Consigna A: Reproduce el fragmento del texto sobre Rusia y Ucrania que va de "En una reciente" a "negociación y pacto.".
Consigna B:
Responde a estas preguntas según el texto sobre Rusia y Ucrania:
(i) ¿De qué nacionalidad es el historiador Robert Frost?
(ii) ¿En qué país trabajaba en 2022 quien escribe el texto?
(iii) ¿En qué ideas se ha apoyado la tradición política ucraniana?
Consigna C: Retoma el texto sobre Rusia y Ucrania y sigue escribiéndolo a partir de su última oración.

Fragmento del texto:
__________
Se trataría de una ilusoria, y profundamente injusta, pax ucraniana impuesta por la fuerza, producto casi exclusivo de los delirios pseudohistoricistas de Putin y del Síndrome de Hubris de su homólogo en la Casa Blanca.
En modo alguno lograrán lo que se proponen. No es ésta una afirmación frívola, gratuita, ni voluntarista: se basa en la absoluta incompatibilidad de las tradiciones políticas rusa y ucraniana.
Si alguna vez hubo un resquicio de esperanza para Rusia de alcanzar una entente favorable con la ayuda de los ucranianos rusófonos, ésta se desvaneció para siempre tras la brutal agresión iniciada en 2022. Y es que, en contra de lo que Putin (y nuestros independentistas patrios) piensan, la lengua no determina la identidad nacional.
En una reciente charla del historiador Robert Frost en mi universidad, el académico escocés lo explicaba con un ejemplo meridiano: los irlandeses lucharon por su independencia en inglés, no en gaélico.
Por su parte, la inmensa mayoría de los ucranianos que hablaban ruso han dejado de hacerlo. Lo comprobé en primera persona en 2022, cuando trabajaba en Bulgaria y mi institución acogió a compañeros ucranianos, muchos de ellos rusófonos de las provincias invadidas. Todos ellos habían dejado de sentir en ruso, aunque todavía lo hablaran.
La historia por sí misma no sirve para predecir el futuro, pero sirve para algo mucho más útil: entender el presente. La tradición política rusa se basa, casi exclusivamente, en la imposición autoritaria y en el incumplimiento de los acuerdos firmados. La ucraniana, por el contrario, se ha apoyado en las ideas de consentimiento, negociación y pacto.
«Cualquier apropiación del territorio ucraniano, aunque venga avalada ahora por Estados Unidos, terminará siendo papel mojado»
Así ha sido desde mucho antes de la existencia de la propia Rusia moscovita y con contadas excepciones –sobre todo las impuestas por el imperio otomano y por la Unión Soviética.
Para los diferentes antecedentes de la nación ucraniana moderna, desde Rutenia hasta los territorios fronterizos de la República de las Dos Naciones (Polonia-Lituania), los designios colectivos han venido siempre determinados por lo que Frost llama el espíritu de «compromise»: cesión y acuerdo mutuo. Conceptos ambos desconocidos por los egos de Putin y Trump, que ven cualquier concesión como una muestra de debilidad.
__________
Datos de origen:
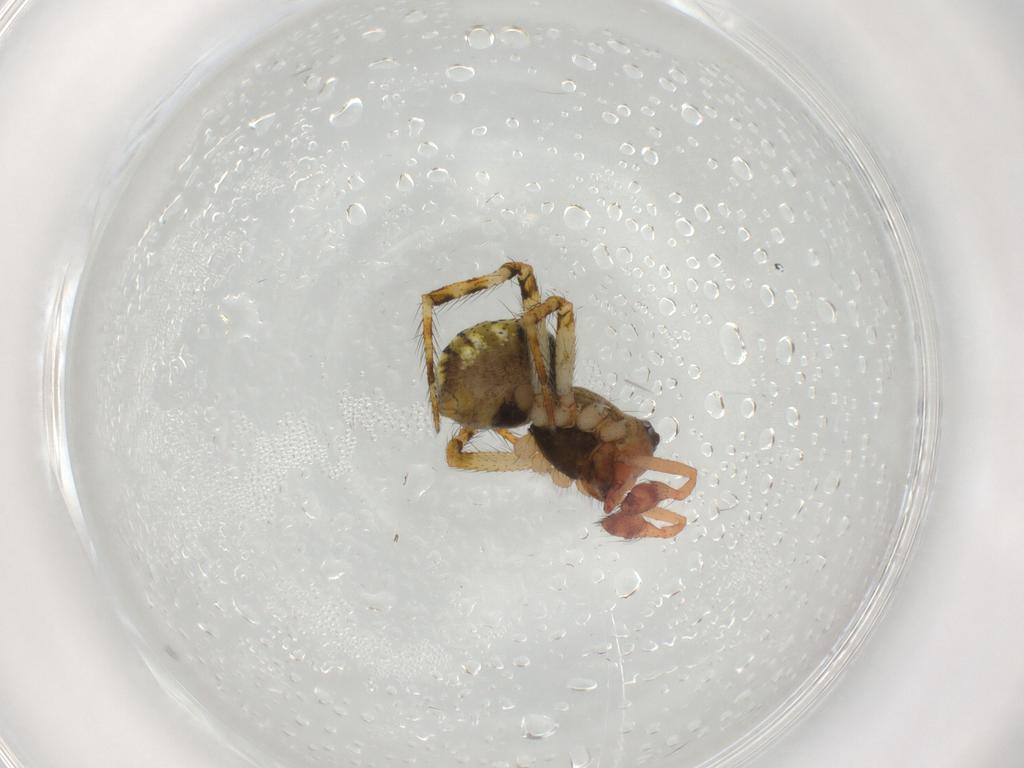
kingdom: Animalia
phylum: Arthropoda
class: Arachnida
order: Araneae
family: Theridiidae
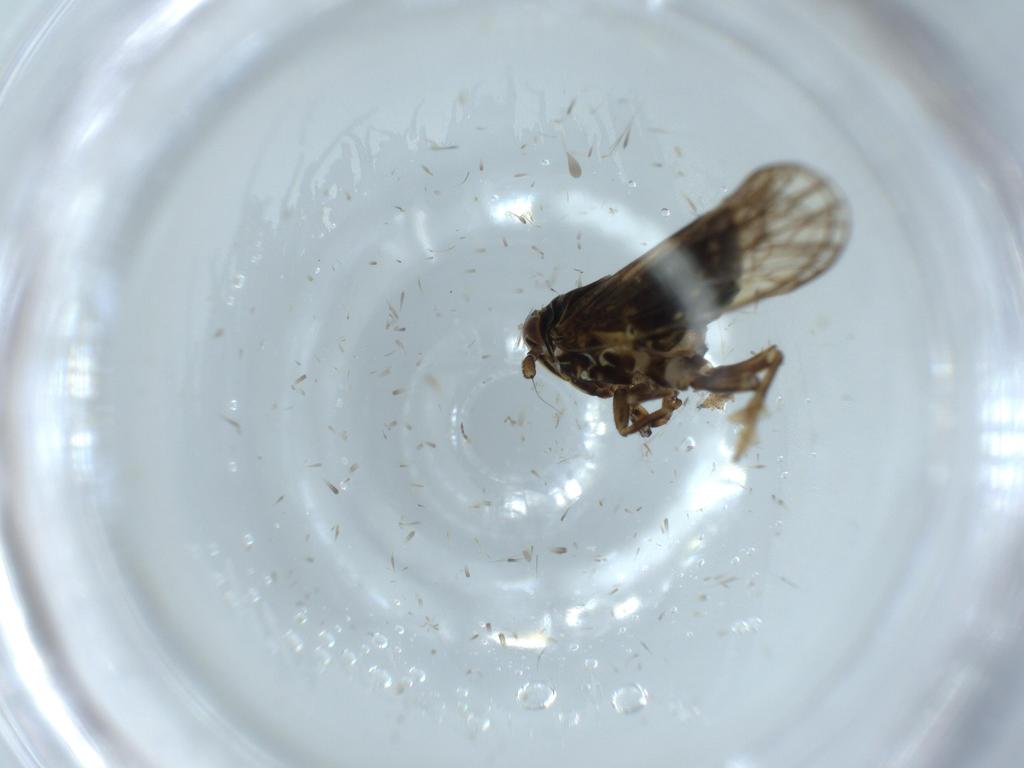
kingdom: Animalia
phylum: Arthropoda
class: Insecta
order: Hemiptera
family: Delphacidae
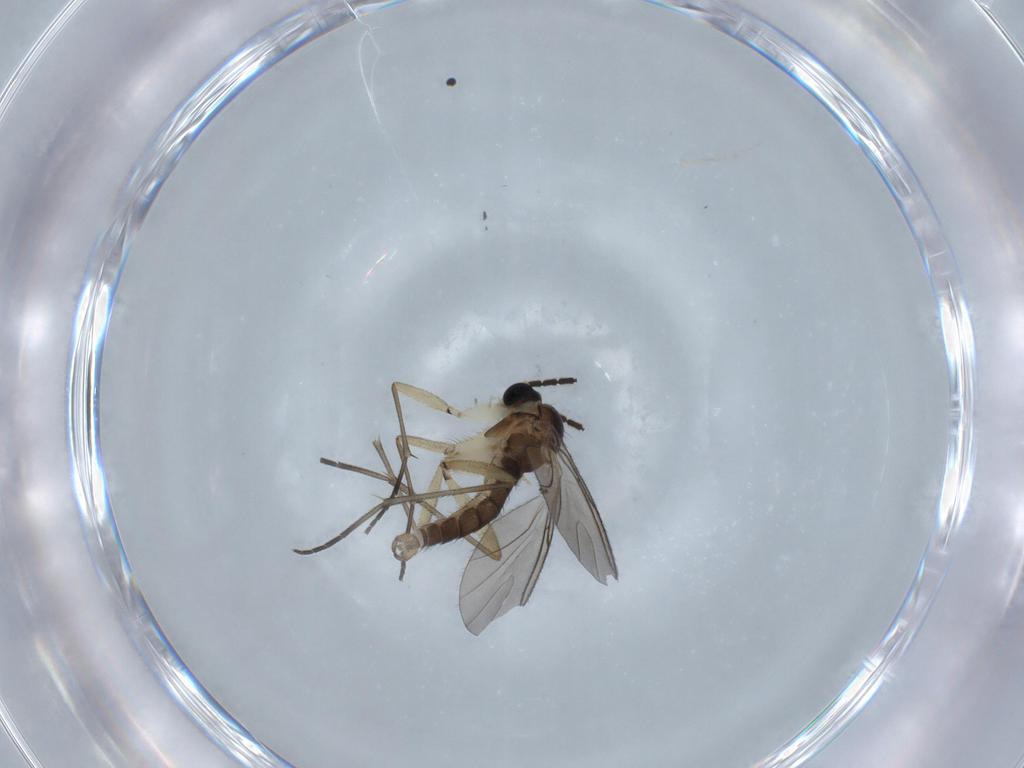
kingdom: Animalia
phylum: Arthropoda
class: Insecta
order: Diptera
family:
__________
Resultado esperado A:
En una reciente charla del historiador Robert Frost en mi universidad, el académico escocés lo explicaba con un ejemplo meridiano: los irlandeses lucharon por su independencia en inglés, no en gaélico.
Por su parte, la inmensa mayoría de los ucranianos que hablaban ruso han dejado de hacerlo. Lo comprobé en primera persona en 2022, cuando trabajaba en Bulgaria y mi institución acogió a compañeros ucranianos, muchos de ellos rusófonos de las provincias invadidas. Todos ellos habían dejado de sentir en ruso, aunque todavía lo hablaran.
La historia por sí misma no sirve para predecir el futuro, pero sirve para algo mucho más útil: entender el presente. La tradición política rusa se basa, casi exclusivamente, en la imposición autoritaria y en el incumplimiento de los acuerdos firmados. La ucraniana, por el contrario, se ha apoyado en las ideas de consentimiento, negociación y pacto.

Resultado esperado B:
(i) Es escocés.
(ii) Trabajaba en Bulgaria.
(iii) Se ha apoyado en las ideas de consentimiento, negociación y pacto.

Resultado esperado C:
En algo acertaba Putin cuando, en aquella funesta primavera de 2022, decía que los ucranianos no eran sólo sus vecinos sino también sus hermanos, y parte indisociable de su historia. Se equivocaba, sin embargo, de manera tan fatal como inevitable, al tratar de laminar la voluntad ucraniana con el único método que Rusia conoce: la fuerza.
Cualquier apropiación del territorio ucraniano, aunque venga avalada ahora por Estados Unidos, terminará siendo papel mojado.
Ni Ucrania va a aceptar su «soberanía limitada», ni Rusia va a ser capaz, con una natalidad bajo mínimos y un número de bajas catastrófico, de reemplazar a la población de los territorios que ocupe. Y esto a pesar de sus abominables crímenes de guerra, como el secuestro sistemático de niños ucranianos para ser reeducados en Rusia.
Son los últimos estertores de un gigante moribundo que sólo está prolongando su agonía. Al espíritu del Maidán han unido ahora lo que toda nación necesita para consolidarse: una guerra de independencia y un enemigo contra el que definirse.
Me decían mis amigos ucranianos, racionalistas todos, que nunca hasta ahora habían entonado el Slava Ukraini, por considerarlo un eslogan banderista y nacionalista. Añadían después, con lenguaje descarnado, que las bombas rusas sobre sus casas, sus puestos de trabajo, sus hospitales y sus familias se lo habían tatuado a fuego en el corazón, a ellos, a sus hijos, y a los hijos de sus hijos.
Ni Putin ni Trump podrán levantar una frontera contra ese sentimiento.
*** Carlos Conde Solares es profesor de Historia en la Universidad de Northumbria en Reino Unido.